1. Where are you now in the inquiry process? What are your next steps?
As we go enter the home stretch of the school year, I continue to wonder how to make our prescribed ECE inquiry based curriculum feel more authentic. I keep wanting there to be some type of set protocol or linear routine for me to follow and I have to remind myself that inquiry can be messy. Instead of thinking about a linear structure I should think of it as a web of investigations that culminate in the development of schema or deeper understanding of a topic for our little guys.
Where I struggle is that our curriculum usually provides some very basic investigations around 5-6 essential questions. Time is left at the end of each study for children to explore their own investigation. The issue for me seems to be that most of the questions posed my students tend to be covered within the 5 prescribed ones or they are not seemingly meaty enough for larger investigations.
I've come to the conclusion this is where I need to refocus, be flexible and consider even the smallest types of inquiry. For example, we recently used the See Think Wonder routine during our Building Study. When the children looked at a picture of a person building an igloo, the questions were less around less about the person building the igloo or the material he was using and more about what was inside the igloo leading the children to think/wonder if it was a home or a trap for animals. There were a variety of interpretations about the picture and yet none of the groups I worked with considered the igloo a home for a person and it took a ton of modeling for them to think about how something could stay warm inside something made of cold ice.
Considering their misunderstanding of igloos, I am thinking about using it as a topic for a mini investigation at the end of our building study. Maybe it will be as simple as reflecting on our disucssion about the picutre and modeling where to find information about igloos and what makes a building a home for people. Any ideas are welcome. Ideally, the chidlren could build their own igloo!
*Instead of taking dictation during our igloo discussion, I recorded it so as to keep the conversation flowing. I therefore do not have pictures to share outside of the picture I used of the igloo. (will attach later)

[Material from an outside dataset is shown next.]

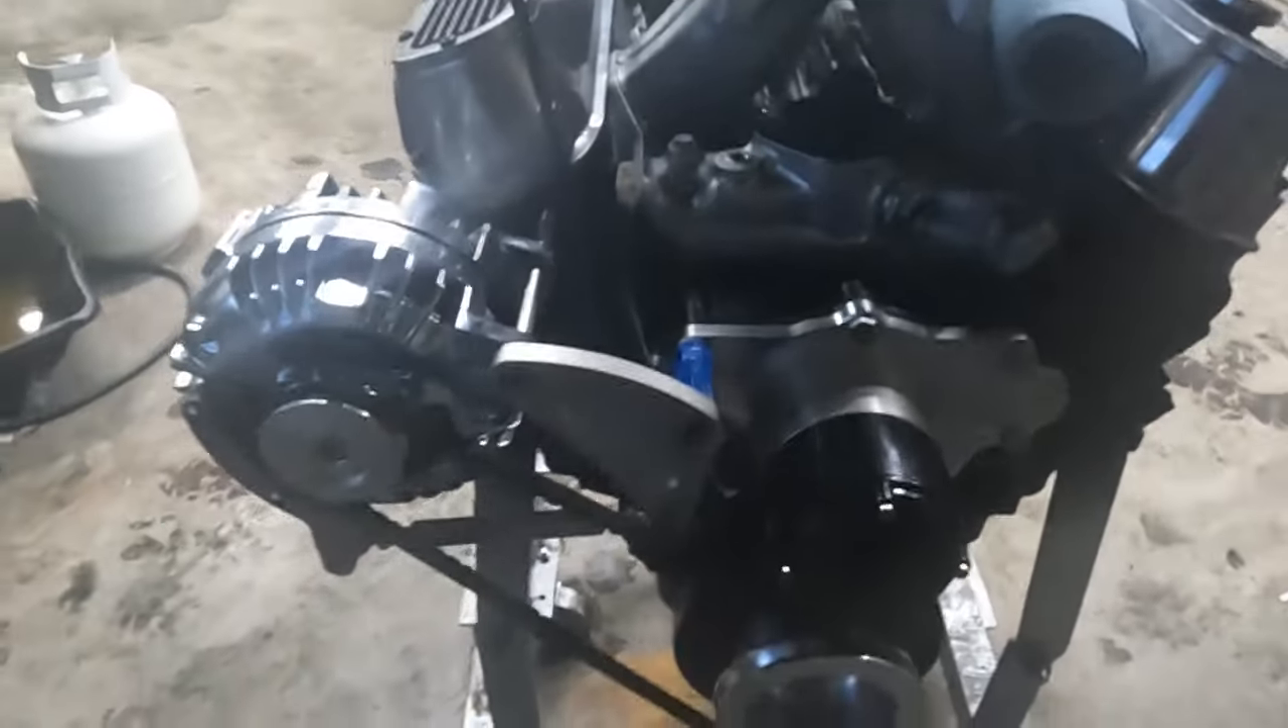And we got her all back together. Now, like this alternator is just mocked up on here because I ain't putting it back in the car with the alternator on it.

2. Use the 'I used to think, now I think' protocol to tell your reader about the progression of your thinking.
As for literature circles, I used to think...how in the world does this apply to ECE when our kids don't even read. Then enter Ann Christensen and her amazing guidance on shared cognition. Her recent PD helped me understand how we as ECE and Kindergarten teachers can more effectively provide rich literacy experiences for our students. The foundation she shared with us is sometimes referred to as reading readiness where children are labeled as “ready” or “not ready.” The questions she explored with us were “How do children get ready? What does it look like when they are ready? What happens to children who are not ready?” To support reading readiness, she introduced us to the 3 Ts (Thinking, Talking, and Text) and the definition for rigor in early education. Rigor in ECE equals actively engaged students and the ability for them to do independently what a teacher has taught them in small group.
While I feel like her ideas were already at the core of my teaching practice, they made me think about how to engage my students during read a loud and use small groups more effectively. Before this PD, I thought I was doing well by modeling good reading strategies during whole group and using small groups for more hands on learning experiences/activities. I now understand how this may only be supporting some of my students (those who already have a strong language base and are not shy in using it) and not all.
Ann recommends continuing to use whole group read a loud but then supporting all students by doing the 3Ts in small group using carefully chosen reading material and realia for the children to explore and drive discussion. This way, we offer all students a less intimidating environment to talk, explore and inquire which in turn hopefully engages them in the learning experience and deepens their understanding/connections about a topic and/or the reading material.
This PD was really powerful considering all of our discussion about literature circles. I can now see how they can apply to ECE. I therefore plan to use the 3 Ts strategy both in our investigation about igloos using a non-fiction text as well as during our investigation of what makes buildings strong using the book The Three Little Pigs along with building realia such as straw, bricks and sticks etc.